Bill Sutton 'Landscape Synthesis: Second Series'
Julian McKinnon
Essays
Posted on 6 November 2024
“A good piece of music is like a good painting. I wish I could paint like a Bach fugue, when you throw pieces of music at each other – they argue and resolve it. That’s what you do in a painting – areas of dark, areas of light, narrow passages, broad passages, pale and tinted and so on. And they discuss it among themselves on the canvas, and when they are resolved, the painting is finished.”
— Bill Sutton¹
Bill Sutton is best-known for his distinctive paintings of the Canterbury landscape. Many of his works, including Dry September from 1949 and Nor’wester in the Cemetery from 1950 have become iconic examples of New Zealand Regionalist painting from the mid-twentieth century.² These technically accomplished works depict the plains and mountains of New Zealand’s mainland in a bold and singular style. Yet they also tap into an emergent cultural discourse of the time. Many artists, particularly those based in Canterbury, sought to create a distinctive voice for New Zealand art. Colin McCahon, Rita Angus, and Doris Lusk and many others were alongside Sutton in this pursuit.
While Sutton’s mid-century landscape works remain an inextricable part of the New Zealand art cannon, his later Landscape Synthesis paintings demonstrate a different aspect of his artistic vision. These works share some similarities in palette, the rich ochres and blue grey tones evoking the Canterbury Plains
and open skies above. Yet, they break up the landscape, operating in a mode of
painting that is more interpretive than depictive, edging towards abstraction.
This pair of works, both dated 1982, are from Sutton’s second series of Landscape Synthesis works. They share similarities in style, palette, and composition. Strong horizontal lines shift the register from a faithful rendering of landscape into a partially-abstracted, kaleidoscopic view of the distinctive Canterbury environment. One can still interpret patches of open sky, fragments of clouds, glimpses of the contours of hills and mountain ranges, but they are treated as elements of the composition rather than the main focus of the work. In this inventive arrangement of recognisable elements, Sutton has created a pair of paintings that showcase his exceptional compositional abilities along with his ongoing innovation.

■ ■ ■ ■

Tasks to perform:
[1] Return the passage of the Sutton essay from "While Sutton’s mid-century" up to and including "edging towards abstraction.", copied word for word.
[2] List every artist the Sutton essay names as working alongside Sutton to create a distinctive voice for New Zealand art.

Data shown:
■ ■ ■ ■

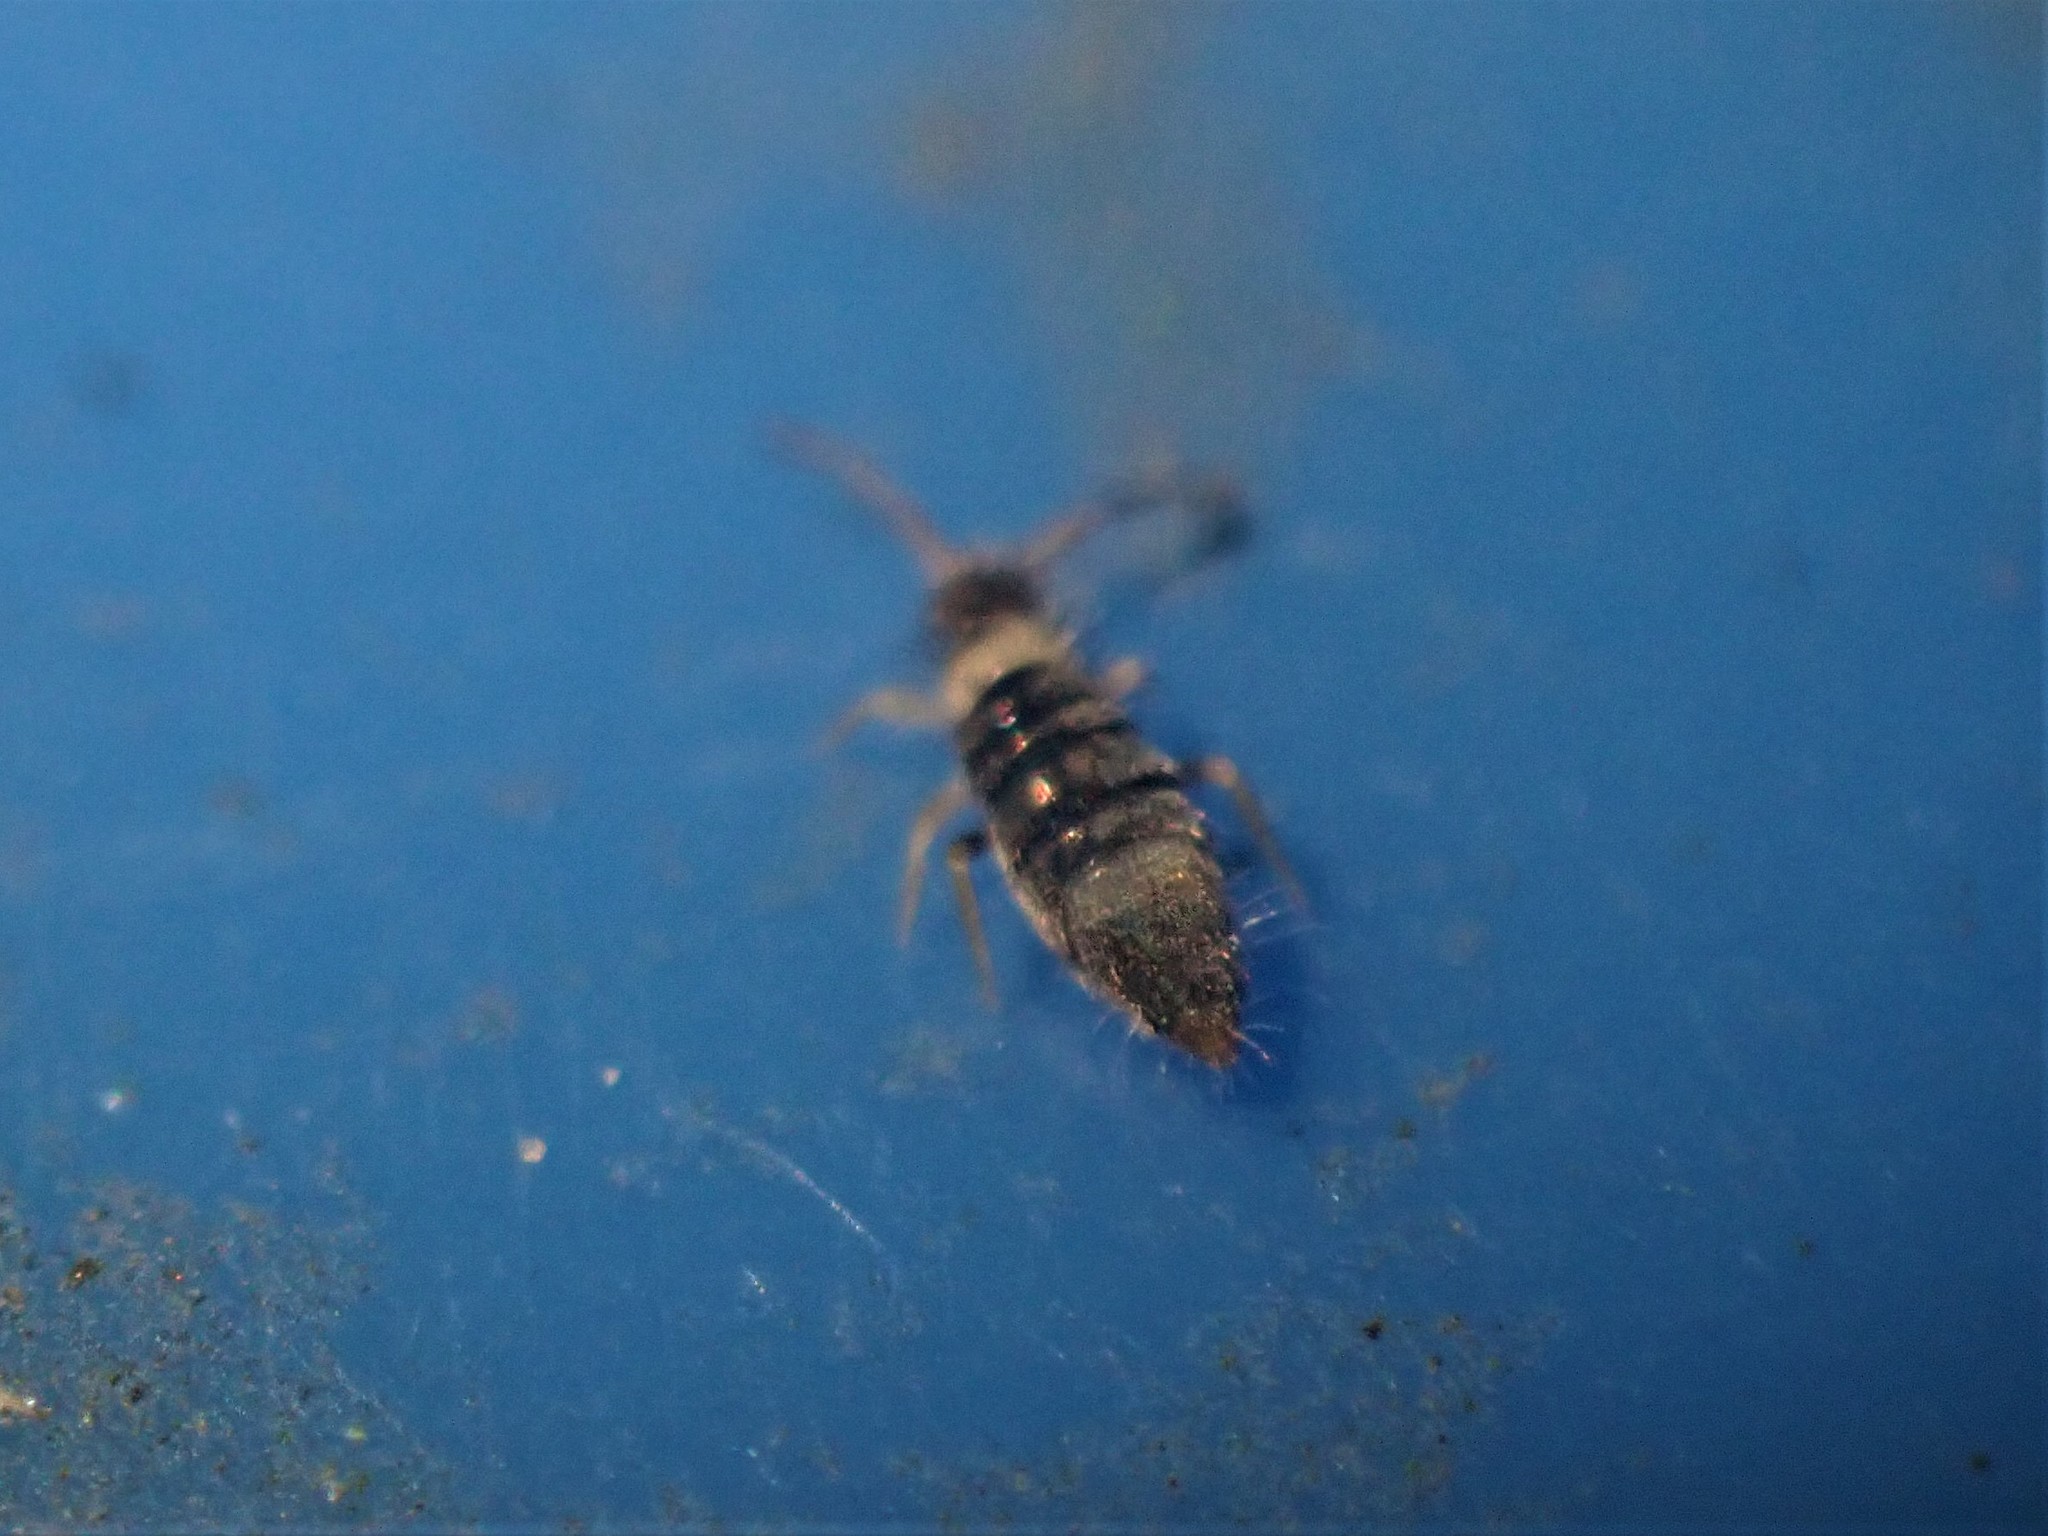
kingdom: Animalia
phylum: Arthropoda
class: Collembola
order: Entomobryomorpha
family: Entomobryidae
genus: Entomobrya
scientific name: Entomobrya albocincta
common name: Springtail
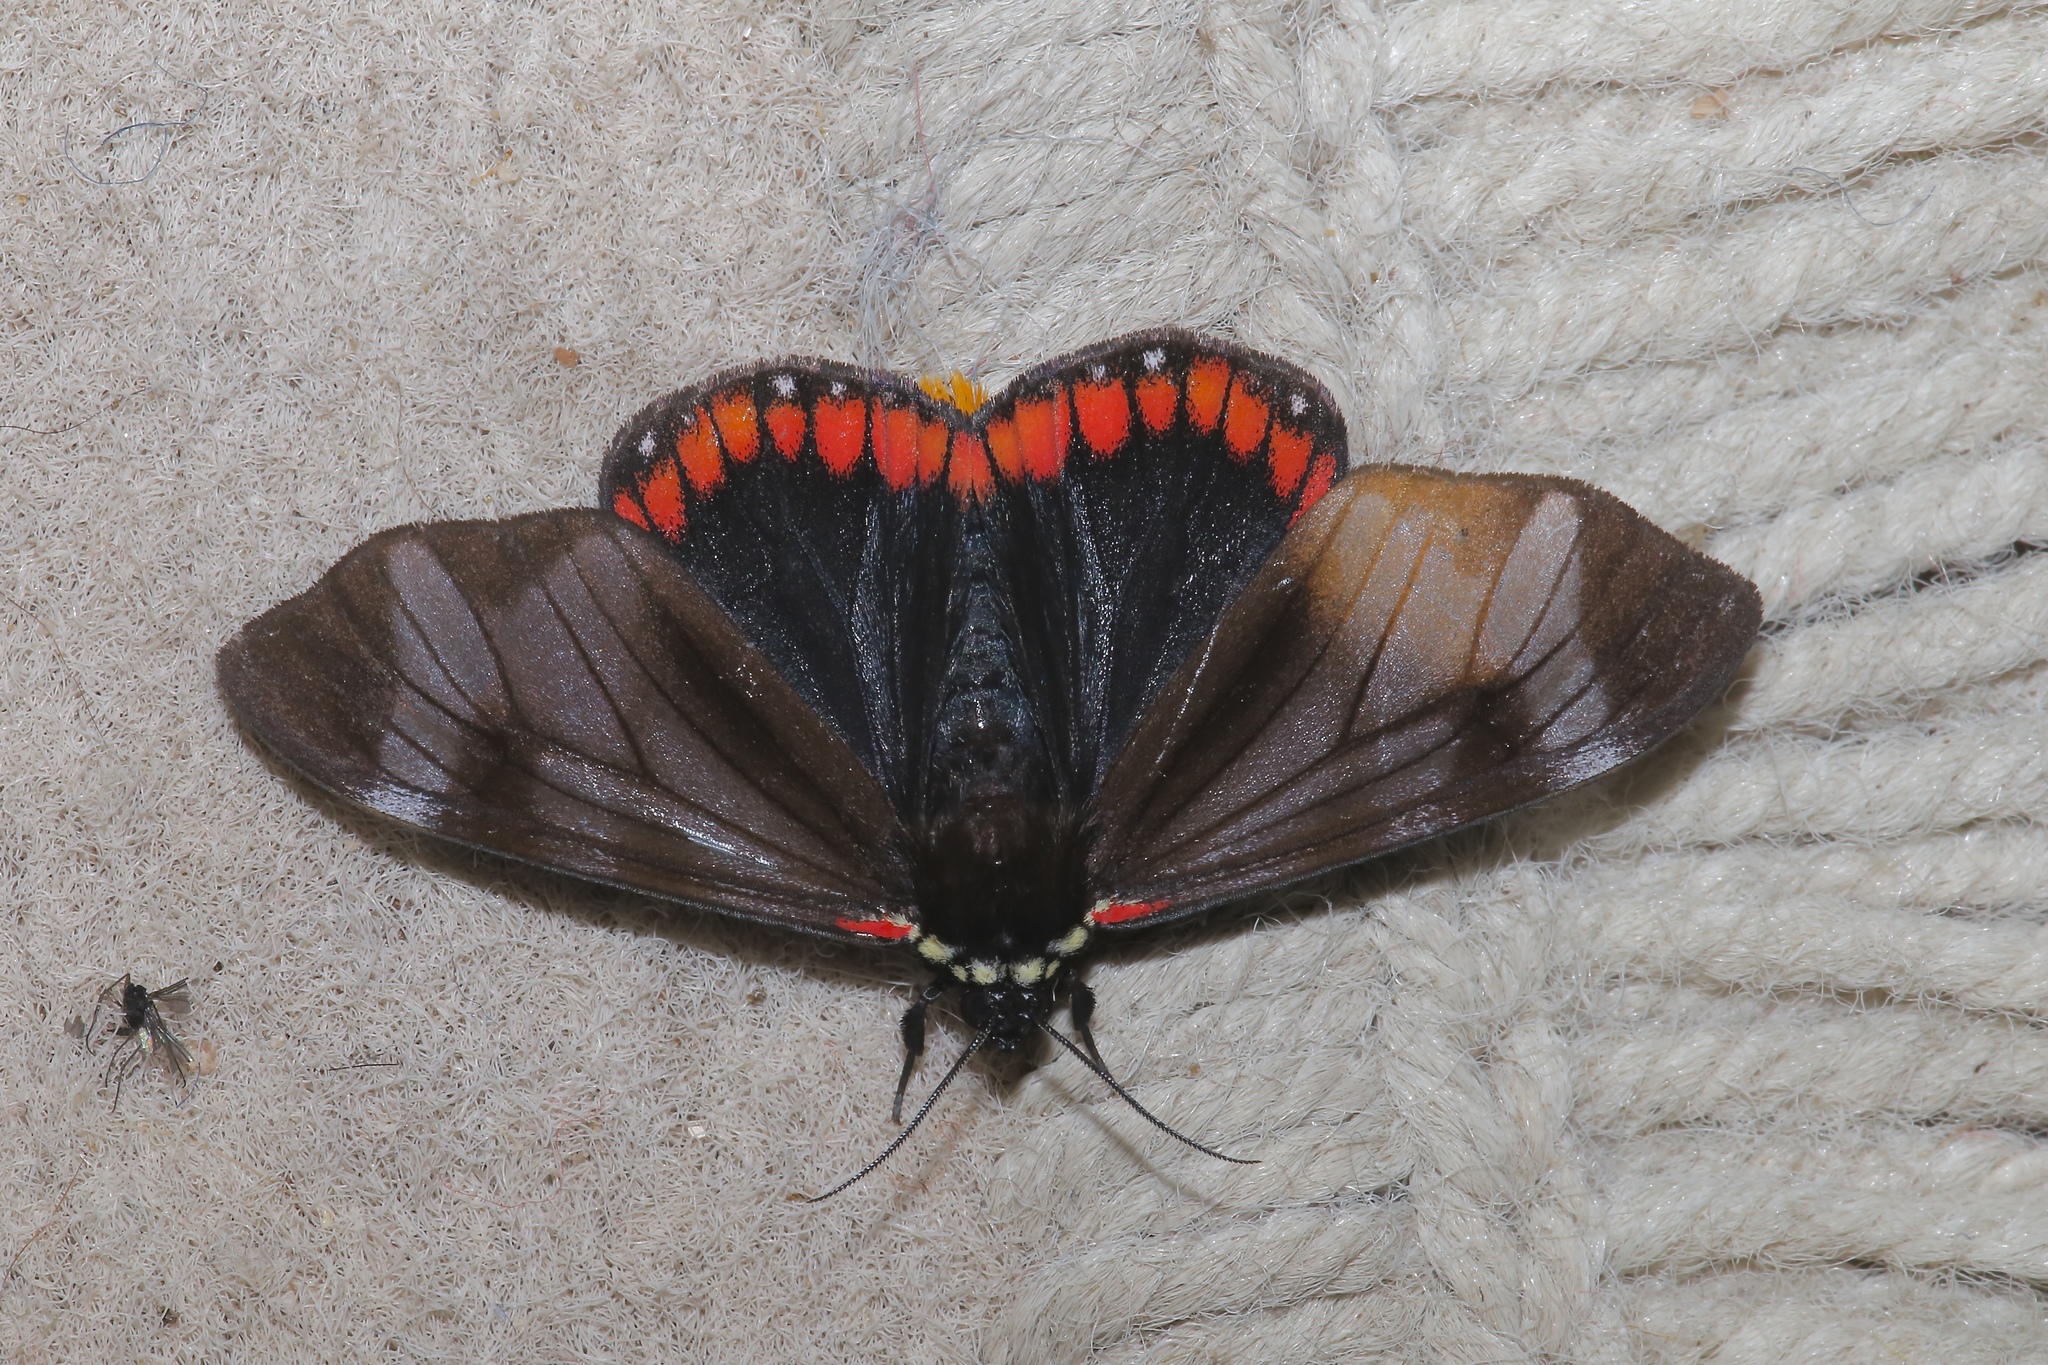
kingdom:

■ ■ ■ ■

Responses by item number:
[1]
While Sutton’s mid-century landscape works remain an inextricable part of the New Zealand art cannon, his later Landscape Synthesis paintings demonstrate a different aspect of his artistic vision. These works share some similarities in palette, the rich ochres and blue grey tones evoking the Canterbury Plains
and open skies above. Yet, they break up the landscape, operating in a mode of
painting that is more interpretive than depictive, edging towards abstraction.

[2] Colin McCahon, Rita Angus, Doris Lusk